There "is a myth" that the 2012 London Olympics "were delivered within budget," according to John Kay of the FINANCIAL TIMES. The principal relevant facts "are these." The first detailed specification of what was needed for London to host the games "was drawn up" in '02 by engineering and planning consultancy Arup. The report put the cost at £1.8B, much of it "to be privately financed." The budget had by '07 increased to about £6.5B. At Treasury insistence, a contingency allowance, mostly unspecific, of £2.8B -- more than the total original projected cost -- was added. The costs of land acquisition and of the Olympic Village "were mostly excluded in the belief that they would be recovered from property sales after the event." The basis of the claim that the Games came in “within budget” seems to be that a small part -- currently £300M-£400M -- of that £2.8B contingency "remains unspent." That was achieved, however, by "excluding a number of additional unbudgeted expenditures from the calculation, as the National Audit Office has highlighted." There is "likely to be little, if any, net recovery of the further costs of land and housing, which were due to be recouped from property sales." The costs were "grossly and persistently underestimated, and the financial contributions anticipated from private sources overestimated by very large amounts." Every year, to the present day, the expected cost "rose and the likely revenues diminished." The cost of the games to public funds "has proved to be about 10 times the original estimate" (FT, 11/26).
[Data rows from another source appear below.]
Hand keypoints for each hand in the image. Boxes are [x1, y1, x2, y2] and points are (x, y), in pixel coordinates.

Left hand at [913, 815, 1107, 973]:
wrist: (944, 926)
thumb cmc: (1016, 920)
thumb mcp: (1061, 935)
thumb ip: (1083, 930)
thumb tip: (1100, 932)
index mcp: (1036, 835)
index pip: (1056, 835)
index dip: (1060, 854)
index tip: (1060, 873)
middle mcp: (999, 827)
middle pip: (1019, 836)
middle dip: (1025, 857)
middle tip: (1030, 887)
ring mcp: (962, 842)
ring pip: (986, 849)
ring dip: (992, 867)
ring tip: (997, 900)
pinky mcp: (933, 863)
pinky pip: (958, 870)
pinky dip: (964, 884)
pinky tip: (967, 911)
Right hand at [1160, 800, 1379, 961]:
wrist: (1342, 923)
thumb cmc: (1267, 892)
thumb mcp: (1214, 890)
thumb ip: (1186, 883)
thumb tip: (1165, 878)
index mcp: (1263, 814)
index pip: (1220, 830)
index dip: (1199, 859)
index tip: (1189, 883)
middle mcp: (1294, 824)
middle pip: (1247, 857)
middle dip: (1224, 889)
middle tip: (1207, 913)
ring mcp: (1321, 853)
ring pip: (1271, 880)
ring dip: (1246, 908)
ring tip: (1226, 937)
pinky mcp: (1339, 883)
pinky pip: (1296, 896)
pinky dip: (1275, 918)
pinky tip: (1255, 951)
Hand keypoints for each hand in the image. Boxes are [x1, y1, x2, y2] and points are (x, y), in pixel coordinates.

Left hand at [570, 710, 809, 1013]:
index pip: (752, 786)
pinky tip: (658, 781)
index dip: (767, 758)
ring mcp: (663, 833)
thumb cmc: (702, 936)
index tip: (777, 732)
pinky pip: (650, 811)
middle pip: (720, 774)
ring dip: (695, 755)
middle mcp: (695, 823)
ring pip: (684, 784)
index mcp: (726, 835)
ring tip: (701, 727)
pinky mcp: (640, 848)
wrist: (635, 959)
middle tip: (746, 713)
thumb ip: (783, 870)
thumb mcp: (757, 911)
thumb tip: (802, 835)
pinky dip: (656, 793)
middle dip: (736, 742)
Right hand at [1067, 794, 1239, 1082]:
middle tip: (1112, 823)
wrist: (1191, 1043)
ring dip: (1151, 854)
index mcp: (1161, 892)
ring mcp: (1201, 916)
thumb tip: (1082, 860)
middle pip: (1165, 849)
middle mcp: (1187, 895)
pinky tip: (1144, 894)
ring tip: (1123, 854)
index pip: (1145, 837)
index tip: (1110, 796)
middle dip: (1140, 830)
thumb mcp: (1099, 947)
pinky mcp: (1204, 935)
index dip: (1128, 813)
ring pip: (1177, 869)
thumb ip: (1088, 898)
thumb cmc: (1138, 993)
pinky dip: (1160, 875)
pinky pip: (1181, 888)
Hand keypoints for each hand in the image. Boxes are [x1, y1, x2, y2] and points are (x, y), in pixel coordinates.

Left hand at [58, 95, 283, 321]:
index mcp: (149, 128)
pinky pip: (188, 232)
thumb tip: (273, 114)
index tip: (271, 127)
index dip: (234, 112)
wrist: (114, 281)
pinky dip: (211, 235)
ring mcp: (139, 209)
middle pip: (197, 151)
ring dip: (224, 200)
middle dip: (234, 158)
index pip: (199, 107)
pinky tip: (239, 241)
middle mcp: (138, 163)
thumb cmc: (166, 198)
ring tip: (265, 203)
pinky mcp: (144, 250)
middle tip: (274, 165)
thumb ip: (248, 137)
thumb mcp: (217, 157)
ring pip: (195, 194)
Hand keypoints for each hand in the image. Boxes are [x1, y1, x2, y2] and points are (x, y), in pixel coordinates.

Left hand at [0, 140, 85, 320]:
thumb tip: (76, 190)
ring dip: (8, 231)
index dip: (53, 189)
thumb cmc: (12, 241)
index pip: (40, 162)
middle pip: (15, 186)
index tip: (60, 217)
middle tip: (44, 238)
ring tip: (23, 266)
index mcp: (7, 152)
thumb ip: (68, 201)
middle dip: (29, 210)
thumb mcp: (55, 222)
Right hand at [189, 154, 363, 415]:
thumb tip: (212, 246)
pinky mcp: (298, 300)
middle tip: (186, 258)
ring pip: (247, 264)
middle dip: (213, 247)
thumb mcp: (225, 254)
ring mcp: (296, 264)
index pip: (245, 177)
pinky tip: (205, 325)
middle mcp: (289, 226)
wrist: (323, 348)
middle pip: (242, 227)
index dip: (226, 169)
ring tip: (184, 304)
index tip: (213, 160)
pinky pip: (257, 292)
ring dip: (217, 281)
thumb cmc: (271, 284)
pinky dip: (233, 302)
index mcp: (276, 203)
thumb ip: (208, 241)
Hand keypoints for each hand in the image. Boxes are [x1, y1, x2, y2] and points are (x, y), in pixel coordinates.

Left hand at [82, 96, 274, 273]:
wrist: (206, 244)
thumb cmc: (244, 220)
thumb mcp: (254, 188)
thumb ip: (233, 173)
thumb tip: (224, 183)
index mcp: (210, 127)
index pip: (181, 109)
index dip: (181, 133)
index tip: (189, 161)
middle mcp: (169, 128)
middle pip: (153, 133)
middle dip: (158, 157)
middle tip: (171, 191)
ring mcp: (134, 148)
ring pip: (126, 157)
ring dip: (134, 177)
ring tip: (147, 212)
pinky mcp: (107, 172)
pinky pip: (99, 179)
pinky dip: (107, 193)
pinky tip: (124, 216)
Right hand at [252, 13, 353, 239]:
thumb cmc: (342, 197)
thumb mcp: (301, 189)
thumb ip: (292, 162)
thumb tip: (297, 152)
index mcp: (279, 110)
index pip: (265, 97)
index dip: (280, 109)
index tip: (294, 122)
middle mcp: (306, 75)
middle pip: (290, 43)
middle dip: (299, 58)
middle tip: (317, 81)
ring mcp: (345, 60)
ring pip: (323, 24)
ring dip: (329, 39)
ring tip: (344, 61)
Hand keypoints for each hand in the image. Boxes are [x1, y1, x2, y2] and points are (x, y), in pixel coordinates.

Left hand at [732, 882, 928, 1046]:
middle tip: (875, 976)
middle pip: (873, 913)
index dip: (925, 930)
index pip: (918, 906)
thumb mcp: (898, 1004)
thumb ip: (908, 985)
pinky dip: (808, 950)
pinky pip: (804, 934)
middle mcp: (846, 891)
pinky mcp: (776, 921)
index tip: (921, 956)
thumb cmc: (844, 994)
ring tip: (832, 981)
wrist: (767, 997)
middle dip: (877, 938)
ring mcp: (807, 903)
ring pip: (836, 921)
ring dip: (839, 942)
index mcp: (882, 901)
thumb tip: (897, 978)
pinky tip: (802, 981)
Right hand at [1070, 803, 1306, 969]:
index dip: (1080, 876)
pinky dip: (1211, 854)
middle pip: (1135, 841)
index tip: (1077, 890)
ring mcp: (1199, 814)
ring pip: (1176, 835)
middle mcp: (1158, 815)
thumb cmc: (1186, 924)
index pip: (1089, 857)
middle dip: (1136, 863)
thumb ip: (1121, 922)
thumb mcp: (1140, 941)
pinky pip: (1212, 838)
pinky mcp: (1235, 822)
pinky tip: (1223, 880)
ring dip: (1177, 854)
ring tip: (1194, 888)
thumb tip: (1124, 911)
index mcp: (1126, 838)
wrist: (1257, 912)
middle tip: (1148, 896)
Fifteen months after the last competitor left Stratford at the close of the 2012 London Games, the first residents have "this week begun to move into the former athletes' village, now renovated, replanted and rebranded as 'London's newest neighbourhood,' East Village." More than 2,800 properties, from one-bed flats to five-bedroom townhouses, are "ready for occupation not by sporting superstars but by ordinary Londoners." It is "the first phase of a development that will eventually see 14,000 new homes built on a site the size of St James's Park" (London GUARDIAN, 11/26). ... China "plans to hire 11 foreign athletic coaches" for the 2016 Rio Olympics (XINHUA, 11/27).